EXCERPT TO READ:
File _service:download_files:0001-le9uo.patch of Package linux-clear-goldmont

From eb9e5cffaa50596cb26289a2db205b45d28ca1e7 Mon Sep 17 00:00:00 2001
From: Piotr Gorski <lucjan.lucjanov@gmail.com>
Date: Wed, 31 Jan 2024 00:02:51 +0100
Subject: [PATCH] le9uo

Signed-off-by: Piotr Gorski <lucjan.lucjanov@gmail.com>
---
 Documentation/admin-guide/sysctl/vm.rst |  72 ++++++++++
 include/linux/mm.h                      |   8 ++
 kernel/sysctl.c                         |  34 +++++
 mm/Kconfig                              |  63 +++++++++
 mm/mm_init.c                            |   1 +
 mm/vmscan.c                             | 170 +++++++++++++++++++++++-
 6 files changed, 341 insertions(+), 7 deletions(-)

diff --git a/Documentation/admin-guide/sysctl/vm.rst b/Documentation/admin-guide/sysctl/vm.rst
index c59889de1..468ae7dec 100644
--- a/Documentation/admin-guide/sysctl/vm.rst
+++ b/Documentation/admin-guide/sysctl/vm.rst
@@ -25,6 +25,9 @@ files can be found in mm/swap.c.

INFORMATION PROVIDED:
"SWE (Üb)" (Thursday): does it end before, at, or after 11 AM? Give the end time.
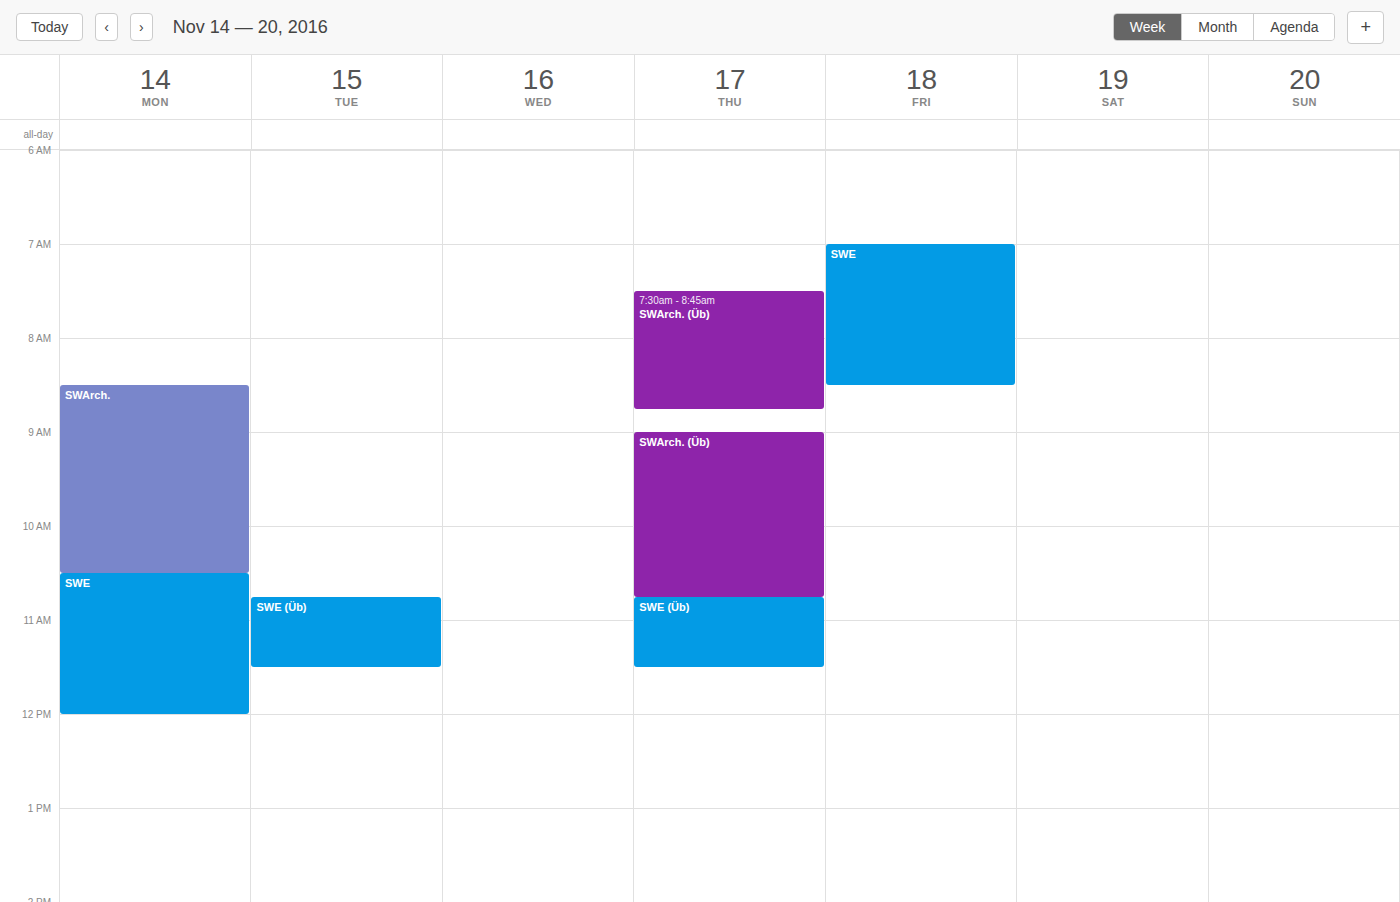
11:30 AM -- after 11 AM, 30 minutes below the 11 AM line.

TASK REQUIREMENTS:
a: Using the le9uo patch, answer the following:
(i) On what date was the patch written?
(ii) How many insertions and deletions does it make in total?
(iii) Which file receives only a single added line?
b: Carry the le9uo patch on from its last line, continuing the diff of the vm.rst documentation file.

RESULTS IN ORDER:
a:
(i) Wednesday, January 31, 2024
(ii) 341 insertions and 7 deletions
(iii) mm/mm_init.c

b:
 Currently, these files are in /proc/sys/vm:
 
 - admin_reserve_kbytes
+- anon_min_ratio
+- clean_low_ratio
+- clean_min_ratio
 - compact_memory
 - compaction_proactiveness
 - compact_unevictable_allowed
@@ -106,6 +109,67 @@ On x86_64 this is about 128MB.
 Changing this takes effect whenever an application requests memory.
 
 
+anon_min_ratio
+==============
+
+This knob provides *hard* protection of anonymous pages. The anonymous pages
+on the current node won't be reclaimed under any conditions when their amount
+is below vm.anon_min_ratio.
+
+This knob may be used to prevent excessive swap thrashing when anonymous
+memory is low (for example, when memory is going to be overfilled by
+compressed data of zram module).
+
+Setting this value too high (close to 100) can result in inability to
+swap and can lead to early OOM under memory pressure.
+
+The unit of measurement is the percentage of the total memory of the node.
+
+The default value is 15.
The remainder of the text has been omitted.